Au moment où Rain avait réalisé ce qui s’était passé, la douleur avait parcouru son corps. Elle avait manqué son cœur, mais elle avait quand même percé son poumon et son abdomen. La douleur qu’il avait ressentie à ce moment-là était pire que toutes les blessures qu’il avait subies réunie.

Qu’est-ce que… !?

Qu’est-ce qui vient de se passer ?

Je ne peux pas dire… Qu’est-ce qu’elle a fait ?

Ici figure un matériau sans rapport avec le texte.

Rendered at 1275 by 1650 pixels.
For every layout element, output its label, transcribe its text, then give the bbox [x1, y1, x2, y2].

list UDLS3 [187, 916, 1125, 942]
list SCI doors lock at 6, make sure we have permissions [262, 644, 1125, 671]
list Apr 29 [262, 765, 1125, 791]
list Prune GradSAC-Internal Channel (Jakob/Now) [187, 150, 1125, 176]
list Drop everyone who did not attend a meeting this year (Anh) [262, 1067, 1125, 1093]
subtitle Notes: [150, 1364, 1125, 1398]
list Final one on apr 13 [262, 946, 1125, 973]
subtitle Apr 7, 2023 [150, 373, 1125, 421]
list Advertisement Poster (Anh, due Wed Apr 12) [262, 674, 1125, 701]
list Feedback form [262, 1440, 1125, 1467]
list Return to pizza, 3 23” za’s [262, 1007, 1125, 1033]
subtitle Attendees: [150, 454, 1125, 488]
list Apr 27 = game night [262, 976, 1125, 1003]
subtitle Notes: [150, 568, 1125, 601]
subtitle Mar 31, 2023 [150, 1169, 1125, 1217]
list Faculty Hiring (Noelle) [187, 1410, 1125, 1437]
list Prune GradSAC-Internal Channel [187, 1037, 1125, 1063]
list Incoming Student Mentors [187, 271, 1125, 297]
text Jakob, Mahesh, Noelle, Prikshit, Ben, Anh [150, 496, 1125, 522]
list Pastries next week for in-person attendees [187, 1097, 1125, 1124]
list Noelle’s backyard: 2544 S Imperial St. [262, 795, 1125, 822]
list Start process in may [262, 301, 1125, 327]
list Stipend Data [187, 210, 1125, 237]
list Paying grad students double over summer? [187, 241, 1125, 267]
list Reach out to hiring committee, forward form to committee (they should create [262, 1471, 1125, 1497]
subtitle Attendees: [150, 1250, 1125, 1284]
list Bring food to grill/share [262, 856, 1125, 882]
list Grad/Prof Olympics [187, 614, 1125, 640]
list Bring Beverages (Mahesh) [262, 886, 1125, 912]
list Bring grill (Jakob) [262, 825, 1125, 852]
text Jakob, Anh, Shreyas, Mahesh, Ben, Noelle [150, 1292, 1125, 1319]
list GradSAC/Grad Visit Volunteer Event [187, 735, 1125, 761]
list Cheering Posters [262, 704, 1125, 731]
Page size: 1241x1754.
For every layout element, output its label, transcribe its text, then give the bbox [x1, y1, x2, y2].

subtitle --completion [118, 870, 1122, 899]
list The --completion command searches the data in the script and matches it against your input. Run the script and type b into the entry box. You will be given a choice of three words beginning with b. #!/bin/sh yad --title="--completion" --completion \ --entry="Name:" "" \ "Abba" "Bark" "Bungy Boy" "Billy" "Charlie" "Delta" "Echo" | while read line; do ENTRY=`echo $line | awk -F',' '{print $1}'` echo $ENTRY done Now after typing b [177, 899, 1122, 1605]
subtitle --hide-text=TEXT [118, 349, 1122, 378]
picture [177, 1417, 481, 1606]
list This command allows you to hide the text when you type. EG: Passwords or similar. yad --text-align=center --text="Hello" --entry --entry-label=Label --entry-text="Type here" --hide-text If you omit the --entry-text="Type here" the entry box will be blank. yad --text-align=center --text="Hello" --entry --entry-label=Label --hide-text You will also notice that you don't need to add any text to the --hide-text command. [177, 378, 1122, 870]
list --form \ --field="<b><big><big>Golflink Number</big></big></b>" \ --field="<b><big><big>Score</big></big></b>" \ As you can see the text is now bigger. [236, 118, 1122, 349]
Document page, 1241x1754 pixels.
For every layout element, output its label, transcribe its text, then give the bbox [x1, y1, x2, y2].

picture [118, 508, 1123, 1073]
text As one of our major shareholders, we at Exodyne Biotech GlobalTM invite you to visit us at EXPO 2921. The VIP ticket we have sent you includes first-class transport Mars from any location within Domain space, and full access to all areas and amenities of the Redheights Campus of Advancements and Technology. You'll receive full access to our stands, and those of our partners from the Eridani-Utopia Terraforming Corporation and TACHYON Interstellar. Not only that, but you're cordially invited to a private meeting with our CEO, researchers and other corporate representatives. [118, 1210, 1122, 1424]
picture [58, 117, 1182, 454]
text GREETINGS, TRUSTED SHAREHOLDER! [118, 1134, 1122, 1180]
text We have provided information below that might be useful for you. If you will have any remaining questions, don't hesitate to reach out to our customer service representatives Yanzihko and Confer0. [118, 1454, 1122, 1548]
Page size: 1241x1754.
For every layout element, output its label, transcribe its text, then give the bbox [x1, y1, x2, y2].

Ses pensées avaient disparu dans une mer de rouge. La confusion l’avait envahi. Rien n’avait de sens. Ni le moment où il avait été poignardé, ni la logique de ce qui avait pu se passer, ni la méthode avec laquelle la fille était soudainement apparue derrière lui. Tout cela était totalement incompréhensible.

« C’est dommage que je doive te tuer ici. Mais à la guerre, les jeunes soldats talentueux disparaissent toujours comme des bulles dans l’océan, alors… si tu dois en vouloir à quelque chose, en vouloir à cette terrible époque dans laquelle nous vivons. Garde ta rage pour ce conflit… »

Sur ce, la jeune fille resserra sa prise sur la poignée de l’épée. Une simple torsion suffisait à enfoncer la lame dans le cœur de Rain. Cependant, au moment où elle se préparait à porter le coup fatal…

« Ah… ! »

… une explosion secoua le train, et un torrent de flammes avait jailli du sol sous eux.